NEW DELHI: A sufficient amount of high-quality sleep is important to maintain physical and mental health. To improve sleep quality, create a conducive sleep environment, and regulate sleep-wake cycles. Here are some tips to improve your sleep cycle.
Establish a sleep schedule
Fix a time to go to bed and wake up at a fixed time including on weekends. Regular sleep-wake cycles regulate your body's internal schedule, allowing you to fall asleep and wake up properly. Be consistent as possible.

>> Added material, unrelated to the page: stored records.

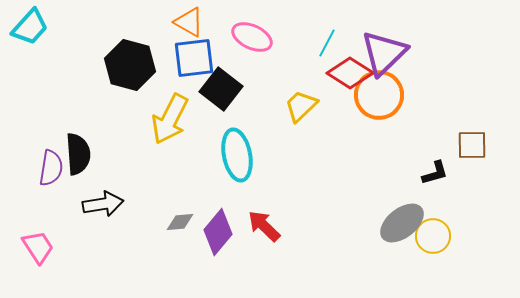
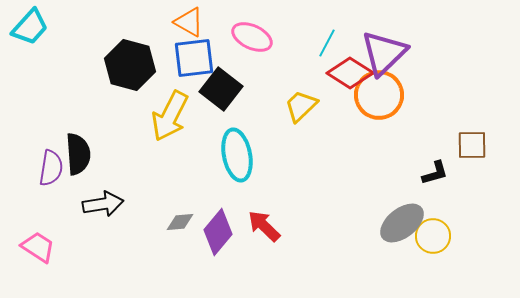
yellow arrow: moved 3 px up
pink trapezoid: rotated 24 degrees counterclockwise
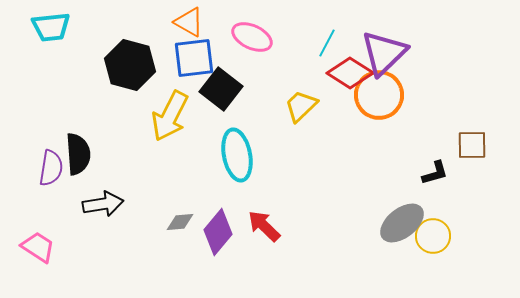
cyan trapezoid: moved 21 px right; rotated 42 degrees clockwise
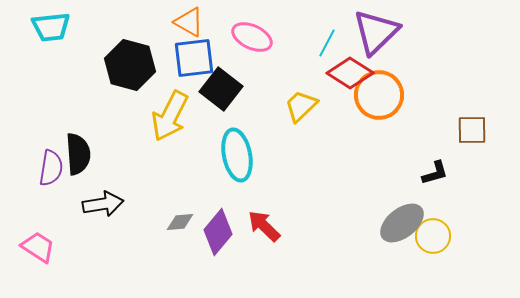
purple triangle: moved 8 px left, 21 px up
brown square: moved 15 px up
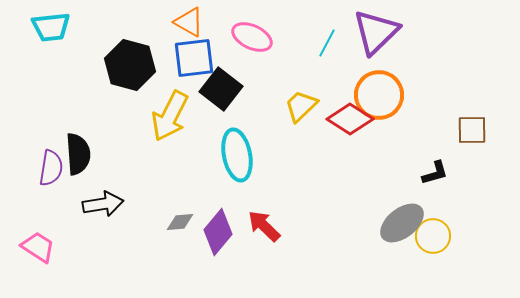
red diamond: moved 46 px down
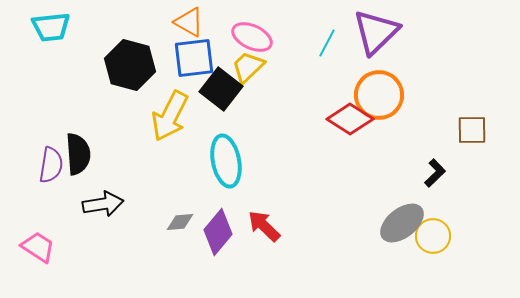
yellow trapezoid: moved 53 px left, 39 px up
cyan ellipse: moved 11 px left, 6 px down
purple semicircle: moved 3 px up
black L-shape: rotated 28 degrees counterclockwise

Add relaxing activities to your bedtime routine
Before going to bed, engage in relaxing activities such as reading, having a warm bath, or practising relaxation techniques like deep breathing or meditation. A nightly ritual indicates to your body that it's time to relax, allowing you to sleep better.
No caffeine intake
Avoid caffeine before going to bed as it can affect your sleeping cycle
Limit exposure to screens before bed
Avoid using electronic gadgets (smartphones, tablets, computers, and televisions) at least an hour before bedtime, as the blue light they emit can interfere with melatonin production. Reduced screen time can help you lead to better sleep quality.
Engage in daily physical exercise
Regular exercise improves sleep quality by lowering stress and anxiety and regulating sleep-wake cycles.
Limit naps during the day
Keep your naps short and avoid napping late in the day. Excessive daytime napping can disturb nighttime sleep patterns, making it difficult to fall asleep and resulting in lower sleep quality.